De África a Britania, de Hispania a Babilonia

Pero la pax romana no solo afectó al territorio mediterráneo. Ni mucho menos. A principios del siglo II d.C., durante el gobierno del emperador Trajano, es decir, en plena pax romana, el Imperio abarcó la máxima extensión de su historia. Desde Hispania, en el punto más occidental, hasta Babilonia en el más oriental; desde Britania, hasta toda la costa africana, pasando por la Galia y gran parte de lo que hoy llamamos centroeuropa, Turquía y otros territorios. Hay consenso en que, en el año 117, Roma consolidó su poder en más territorios que nunca y todos esos ellos se beneficiaron de la época de bonanza que posibilitó la pax romana y también vieron cómo, en el año 180, el período tocó a su fin tras la muerte del emperador Marco Aurelio. El sucesor del trono, su hijo Cómodo, se reveló como un político neurótico y llevó al próspero imperio que le había dejado su padre a una de las mayores crisis desde Calígula o Nerón.

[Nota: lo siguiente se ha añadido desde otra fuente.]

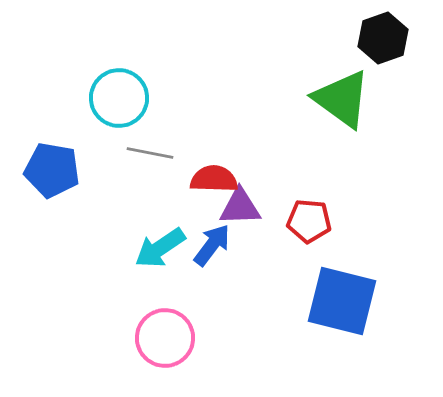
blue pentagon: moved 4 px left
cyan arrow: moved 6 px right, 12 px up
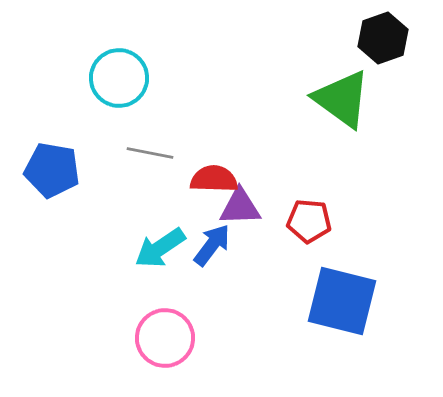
cyan circle: moved 20 px up
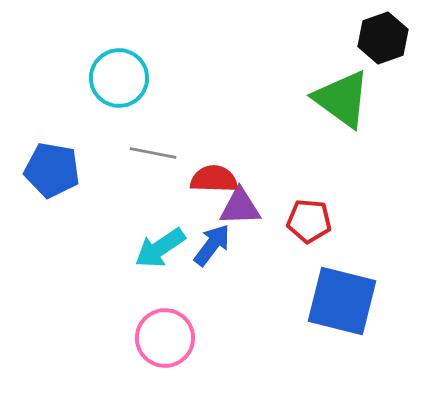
gray line: moved 3 px right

Año 24 a.C. El emperador Octavio Augusto cierra las puertas del Templo de Jano en señal de que las guerras con los cántabros y los astures habían tocado a su fin. Era tradición mantenerlas abiertas en tiempos de guerra y cerradas a cal y canto en tiempos de paz. Por eso, Cayo Octavio Turino, hijo adoptivo de Julio César, las cerró cuando creyó finalizados los conflictos con los pueblos del norte de la península ibérica, aunque, en realidad, se terminarían prolongando hasta el 19 a.C. “Ese acto simbólico se ha tomado como el inicio del período bautizado como pax romana”, explica Alberto Nodar, papirólogo y profesor en el departamento de humanidades de la barcelonesa Universitat Pompeu Fabra (UPF) a infoLibre. “Aunque, en realidad,”, continúa, “el verdadero hecho histórico que desencadenó el tiempo de paz, sobre todo, interna para el Imperio fue el final de las guerras civiles que había tenido que soportar el pueblo romano durante todo el siglo I a.C.”. Durante los más de 200 años que comprendió la pax romana, el comercio en el Mediterráneo floreció como nunca antes, la cultura romana se desquitó de sus complejos con respecto a la griega y los territorios bárbaros conquistados iniciaron un proceso de asimilación que terminaría, en el siglo tres, con el reconocimiento de su ciudadanía.